# [Passage shown]
┄┄┄┄┄┄┄┄┄┄

Location
- 2909 West 88th Avenue Anchorage, Alaska 99502 United States
- Coordinates: 61°08′35″N 149°56′05″W﻿ / ﻿61.14306°N 149.93472°W

Information
- Type: Public secondary
- Established: 1967 (59 years ago)
- School district: Anchorage School District
- CEEB code: 020003
- Principal: Whitney D'Atri
- Teaching staff: 62.22 (FTE)
- Grades: 9–12
- Enrollment: 1,406 (2023–2024)
- Student to teacher ratio: 22.60
- Colors: Maroon and gold
- Fight song: Dimond Fight Song
- Mascot: Lynx
- Newspaper: Igaramkin
- Yearbook: The Spectrum
- Website: www.asdk12.org/dimond

= Dimond High School =

A. J. Dimond High School (DHS) is a public four-year high school in Anchorage, Alaska, and is a part of the Anchorage School District. It has been accredited by the Northwest Commission on Colleges and Universities. Dimond serves students in the Sand Lake, Kincaid, and Bayshore areas of suburban Anchorage, and had an enrollment of 1,709 as of November 25, 2016.

==History==

===Early years===
Named for the territorial-era Congressional delegate and judge Anthony J. Dimond, the school opened in 1967 and was the third high school in Anchorage. Constructed in and serving the Sand Lake section of Anchorage, the original structure was built with the plans for an open campus Southern Californian-style school, though obvious complications arose due to the differences in climate. Following its construction, causeways (referred to as "breezeways") between each of the building segments were created to allow for winter access to the different sections of the school. The original Dimond High School had over 160 exits due to these causeways. The design was single story (with the exception of the library) to reduce earthquake risk, as the construction occurred only a few years after the 1964 Alaska earthquake in which most of the second floor of West Anchorage High School was destroyed.

The original school contained gymnasiums, a pellet gun range, a planetarium, a small and large theater, and a shared library. The original building housed both Dimond High and Jane Mears Junior High School. Mears, the sister of Jonathan Mayhew Wainwright IV, was a teacher in the early years of Anchorage's public school system. Her husband, Colonel Frederick Mears, headed the Alaska Engineering Commission during the construction of the Alaska Railroad and was the railroad's first general manager once it began operating. During a period of heightened governmental expenditures in the 1980s which led to the construction of numerous public facilities in Anchorage, a separate building for Mears was constructed on the opposite side of Campbell Lake, which opened in the fall of 1985. Prior to the completion of the separate junior high, the two schools shared the hours of operation. Mears students attended classes on the west side of the campus, with Dimond students attending school on the east side.

┄┄┄┄┄┄┄┄┄┄

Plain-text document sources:
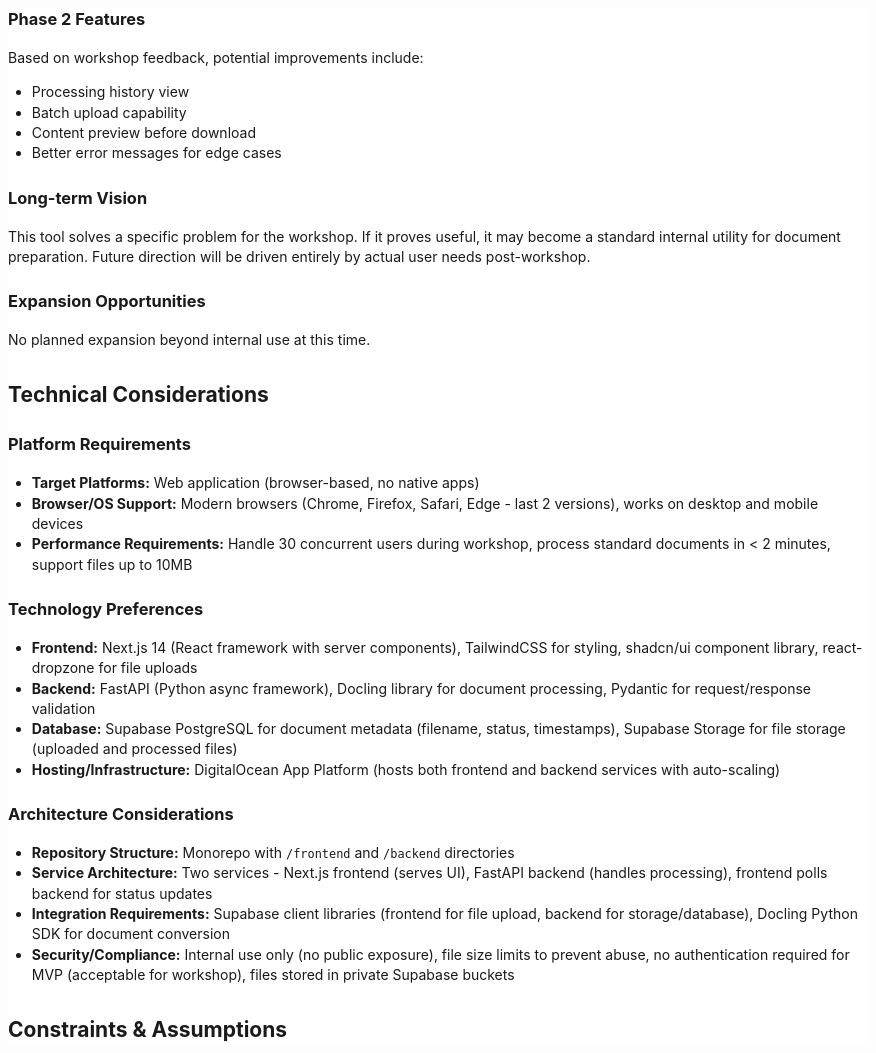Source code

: ### Phase 2 Features

Based on workshop feedback, potential improvements include:

- Processing history view
- Batch upload capability
- Content preview before download
- Better error messages for edge cases

### Long-term Vision

This tool solves a specific problem for the workshop. If it proves useful, it may become a standard internal utility for document preparation. Future direction will be driven entirely by actual user needs post-workshop.

### Expansion Opportunities

No planned expansion beyond internal use at this time.

## Technical Considerations

### Platform Requirements

- **Target Platforms:** Web application (browser-based, no native apps)
- **Browser/OS Support:** Modern browsers (Chrome, Firefox, Safari, Edge - last 2 versions), works on desktop and mobile devices
- **Performance Requirements:** Handle 30 concurrent users during workshop, process standard documents in < 2 minutes, support files up to 10MB

### Technology Preferences

- **Frontend:** Next.js 14 (React framework with server components), TailwindCSS for styling, shadcn/ui component library, react-dropzone for file uploads
- **Backend:** FastAPI (Python async framework), Docling library for document processing, Pydantic for request/response validation
- **Database:** Supabase PostgreSQL for document metadata (filename, status, timestamps), Supabase Storage for file storage (uploaded and processed files)
- **Hosting/Infrastructure:** DigitalOcean App Platform (hosts both frontend and backend services with auto-scaling)

### Architecture Considerations

- **Repository Structure:** Monorepo with `/frontend` and `/backend` directories
- **Service Architecture:** Two services - Next.js frontend (serves UI), FastAPI backend (handles processing), frontend polls backend for status updates
- **Integration Requirements:** Supabase client libraries (frontend for file upload, backend for storage/database), Docling Python SDK for document conversion
- **Security/Compliance:** Internal use only (no public exposure), file size limits to prevent abuse, no authentication required for MVP (acceptable for workshop), files stored in private Supabase buckets

## Constraints & Assumptions
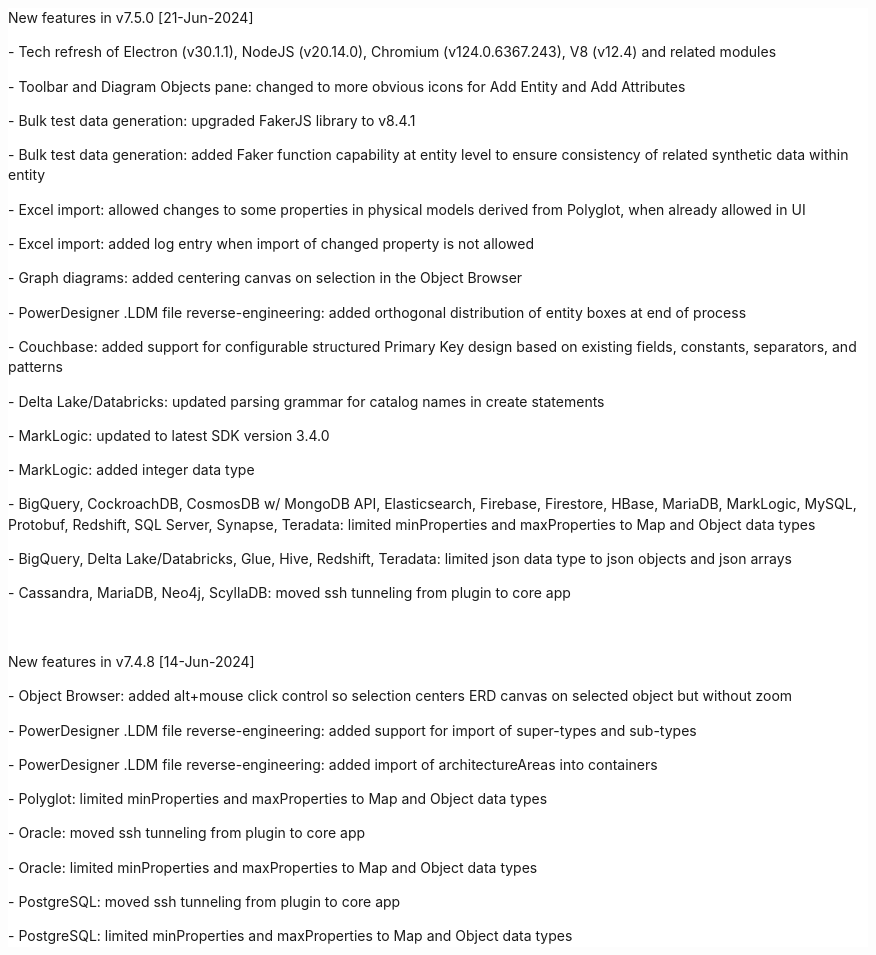 New features in v7.5.0 \[21-Jun-2024\]

\- Tech refresh of Electron (v30.1.1), NodeJS (v20.14.0), Chromium (v124.0.6367.243), V8 (v12.4) and related modules

\- Toolbar and Diagram Objects pane: changed to more obvious icons for Add Entity and Add Attributes

\- Bulk test data generation: upgraded FakerJS library to v8.4.1

\- Bulk test data generation: added Faker function capability at entity level to ensure consistency of related synthetic data within entity

\- Excel import: allowed changes to some properties in physical models derived from Polyglot, when already allowed in UI

\- Excel import: added log entry when import of changed property is not allowed

\- Graph diagrams: added centering canvas on selection in the Object Browser

\- PowerDesigner .LDM file reverse-engineering: added orthogonal distribution of entity boxes at end of process

\- Couchbase: added support for configurable structured Primary Key design based on existing fields, constants, separators, and patterns

\- Delta Lake/Databricks: updated parsing grammar for catalog names in create statements

\- MarkLogic: updated to latest SDK version 3.4.0

\- MarkLogic: added integer data type

\- BigQuery, CockroachDB, CosmosDB w/ MongoDB API, Elasticsearch, Firebase, Firestore, HBase, MariaDB, MarkLogic, MySQL, Protobuf, Redshift, SQL Server, Synapse, Teradata: limited minProperties and maxProperties to Map and Object data types

\- BigQuery, Delta Lake/Databricks, Glue, Hive, Redshift, Teradata: limited json data type to json objects and json arrays

\- Cassandra, MariaDB, Neo4j, ScyllaDB: moved ssh tunneling from plugin to core app

&nbsp;

New features in v7.4.8 \[14-Jun-2024\]

\- Object Browser: added alt+mouse click control so selection centers ERD canvas on selected object but without zoom

\- PowerDesigner .LDM file reverse-engineering: added support for import of super-types and sub-types

\- PowerDesigner .LDM file reverse-engineering: added import of architectureAreas into containers

\- Polyglot: limited minProperties and maxProperties to Map and Object data types

\- Oracle: moved ssh tunneling from plugin to core app

\- Oracle: limited minProperties and maxProperties to Map and Object data types

\- PostgreSQL: moved ssh tunneling from plugin to core app

\- PostgreSQL: limited minProperties and maxProperties to Map and Object data types
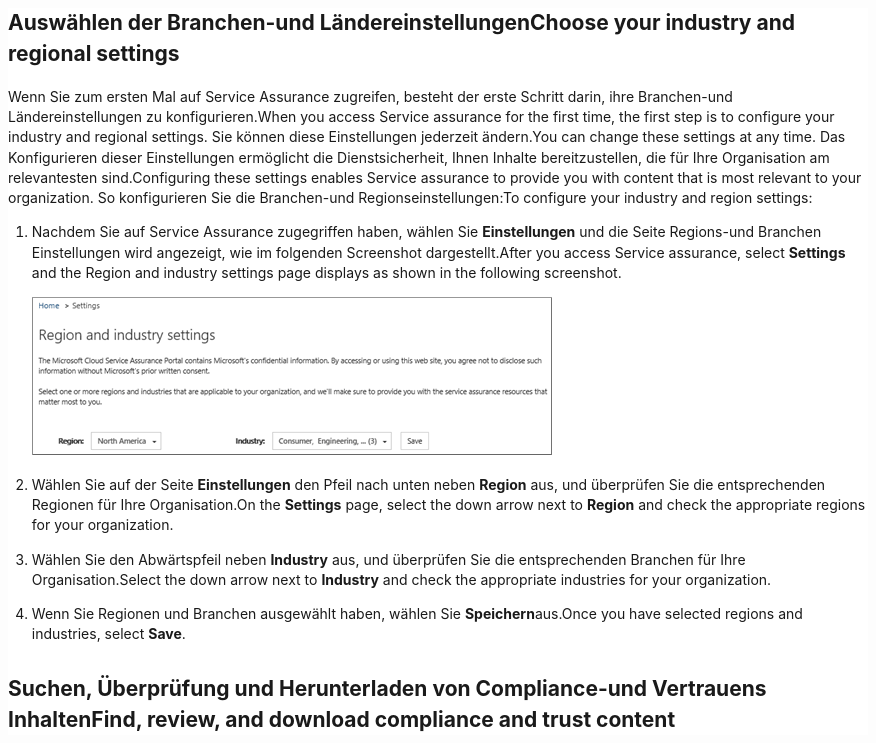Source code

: ## <a name="choose-your-industry-and-regional-settings"></a><span data-ttu-id="8e2d6-132">Auswählen der Branchen-und Ländereinstellungen</span><span class="sxs-lookup"><span data-stu-id="8e2d6-132">Choose your industry and regional settings</span></span>
<span data-ttu-id="8e2d6-133"><a name="Chooseyourindustryregional"> </a></span><span class="sxs-lookup"><span data-stu-id="8e2d6-133"></span></span>

<span data-ttu-id="8e2d6-134">Wenn Sie zum ersten Mal auf Service Assurance zugreifen, besteht der erste Schritt darin, ihre Branchen-und Ländereinstellungen zu konfigurieren.</span><span class="sxs-lookup"><span data-stu-id="8e2d6-134">When you access Service assurance for the first time, the first step is to configure your industry and regional settings.</span></span> <span data-ttu-id="8e2d6-135">Sie können diese Einstellungen jederzeit ändern.</span><span class="sxs-lookup"><span data-stu-id="8e2d6-135">You can change these settings at any time.</span></span> <span data-ttu-id="8e2d6-136">Das Konfigurieren dieser Einstellungen ermöglicht die Dienstsicherheit, Ihnen Inhalte bereitzustellen, die für Ihre Organisation am relevantesten sind.</span><span class="sxs-lookup"><span data-stu-id="8e2d6-136">Configuring these settings enables Service assurance to provide you with content that is most relevant to your organization.</span></span> <span data-ttu-id="8e2d6-137">So konfigurieren Sie die Branchen-und Regionseinstellungen:</span><span class="sxs-lookup"><span data-stu-id="8e2d6-137">To configure your industry and region settings:</span></span>
  
1. <span data-ttu-id="8e2d6-138">Nachdem Sie auf Service Assurance zugegriffen haben, wählen Sie **Einstellungen** und die Seite Regions-und Branchen Einstellungen wird angezeigt, wie im folgenden Screenshot dargestellt.</span><span class="sxs-lookup"><span data-stu-id="8e2d6-138">After you access Service assurance, select **Settings** and the Region and industry settings page displays as shown in the following screenshot.</span></span> 
    
    ![Zeigt die Seite Protection Center-Einstellungen an.](media/101716e8-9c0a-4839-a2c0-f6aacf64eb9d.png)
  
2. <span data-ttu-id="8e2d6-140">Wählen Sie auf der Seite **Einstellungen** den Pfeil nach unten neben **Region** aus, und überprüfen Sie die entsprechenden Regionen für Ihre Organisation.</span><span class="sxs-lookup"><span data-stu-id="8e2d6-140">On the **Settings** page, select the down arrow next to **Region** and check the appropriate regions for your organization.</span></span> 
    
3. <span data-ttu-id="8e2d6-141">Wählen Sie den Abwärtspfeil neben **Industry** aus, und überprüfen Sie die entsprechenden Branchen für Ihre Organisation.</span><span class="sxs-lookup"><span data-stu-id="8e2d6-141">Select the down arrow next to **Industry** and check the appropriate industries for your organization.</span></span> 
    
4. <span data-ttu-id="8e2d6-142">Wenn Sie Regionen und Branchen ausgewählt haben, wählen Sie **Speichern**aus.</span><span class="sxs-lookup"><span data-stu-id="8e2d6-142">Once you have selected regions and industries, select **Save**.</span></span>
    
## <a name="find-review-and-download-compliance-and-trust-content"></a><span data-ttu-id="8e2d6-143">Suchen, Überprüfung und Herunterladen von Compliance-und Vertrauens Inhalten</span><span class="sxs-lookup"><span data-stu-id="8e2d6-143">Find, review, and download compliance and trust content</span></span>
<span data-ttu-id="8e2d6-144"><a name="Chooseyourindustryregional"> </a></span><span class="sxs-lookup"><span data-stu-id="8e2d6-144"></span></span>
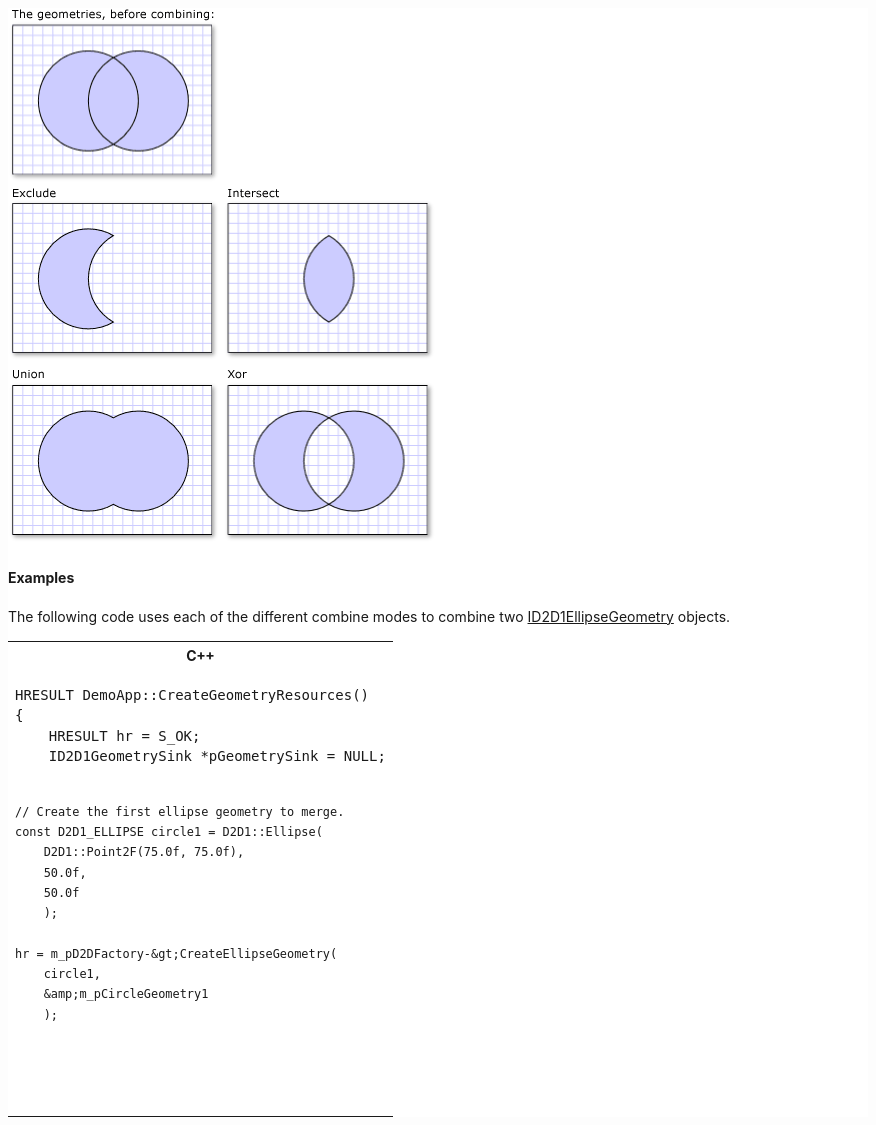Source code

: <img alt="Illustration of two geometries and the resulting shapes after various geometry combine modes" src="images/geometry_combine_modes.png"/>

#### Examples

The following code uses each of the different combine modes to combine two <a href="https://msdn.microsoft.com/4ab6452c-6df8-46c0-9e0d-0cebc19d84ba">ID2D1EllipseGeometry</a> objects. 

<div class="code"><span codelanguage="ManagedCPlusPlus"><table>
<tr>
<th>C++</th>
</tr>
<tr>
<td>
<pre>HRESULT DemoApp::CreateGeometryResources()
{
    HRESULT hr = S_OK;
    ID2D1GeometrySink *pGeometrySink = NULL;

    // Create the first ellipse geometry to merge.
    const D2D1_ELLIPSE circle1 = D2D1::Ellipse(
        D2D1::Point2F(75.0f, 75.0f),
        50.0f,
        50.0f
        );

    hr = m_pD2DFactory-&gt;CreateEllipseGeometry(
        circle1,
        &amp;m_pCircleGeometry1
        );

┄┄┄┄┄┄┄┄┄┄

# [Required work]
(1) According to the passage on Dimond High School, how many exits did the original school building have?
(2) Copy the rows starting at their very first line and stopping after the line that contains "- **Performance Requirements:**", and leave out the pictures.

# [Answers]
(1) Over 160.

(2)
Source code

: ### Phase 2 Features

Based on workshop feedback, potential improvements include:

- Processing history view
- Batch upload capability
- Content preview before download
- Better error messages for edge cases

### Long-term Vision

This tool solves a specific problem for the workshop. If it proves useful, it may become a standard internal utility for document preparation. Future direction will be driven entirely by actual user needs post-workshop.

### Expansion Opportunities

No planned expansion beyond internal use at this time.

## Technical Considerations

### Platform Requirements

- **Target Platforms:** Web application (browser-based, no native apps)
- **Browser/OS Support:** Modern browsers (Chrome, Firefox, Safari, Edge - last 2 versions), works on desktop and mobile devices
- **Performance Requirements:** Handle 30 concurrent users during workshop, process standard documents in < 2 minutes, support files up to 10MB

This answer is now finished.